──────── RECORDED DATA
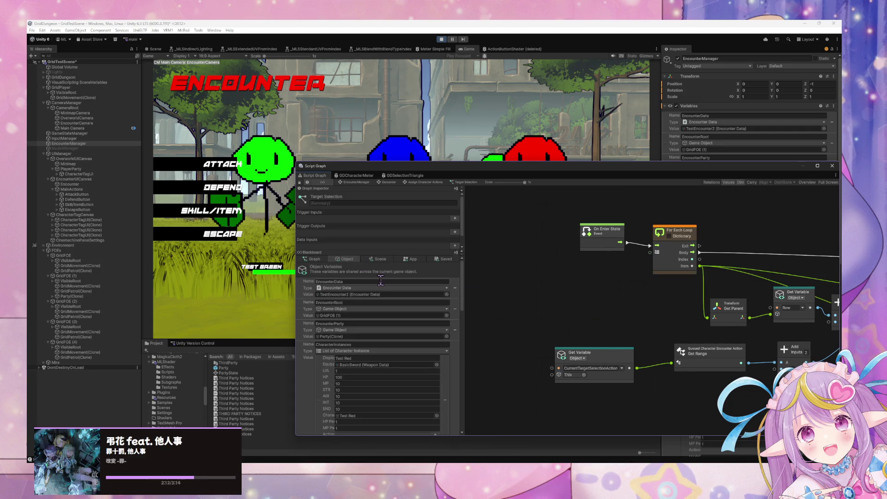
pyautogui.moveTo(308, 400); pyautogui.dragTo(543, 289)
────────────────
──────── RECORDED DATA
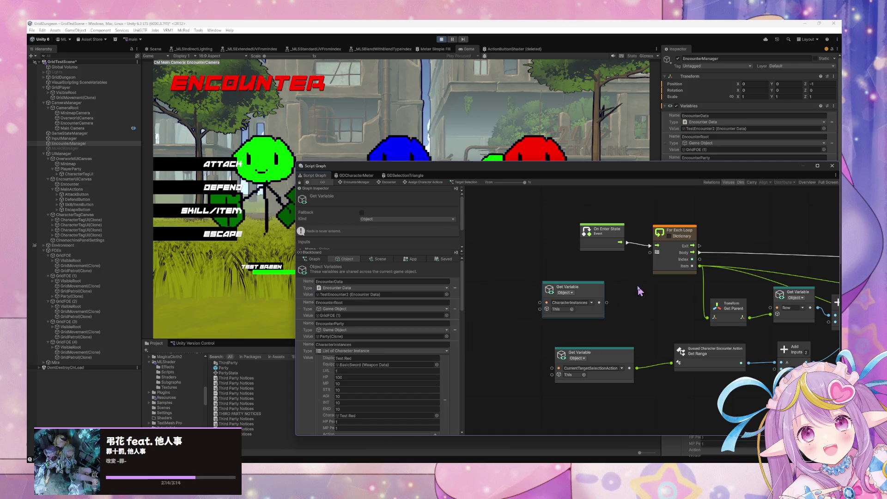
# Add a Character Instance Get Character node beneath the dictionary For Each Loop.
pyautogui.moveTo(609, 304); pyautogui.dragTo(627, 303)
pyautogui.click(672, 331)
────────────────
Among the records above, extract exactly the lines from the line with "# Add a Character" to the line with "pyautogui.click(672, 331)", both lines included, and leave out the rest.

» **RESULT OF THE EXERCISE**:
# Add a Character Instance Get Character node beneath the dictionary For Each Loop.
pyautogui.moveTo(609, 304); pyautogui.dragTo(627, 303)
pyautogui.click(672, 331)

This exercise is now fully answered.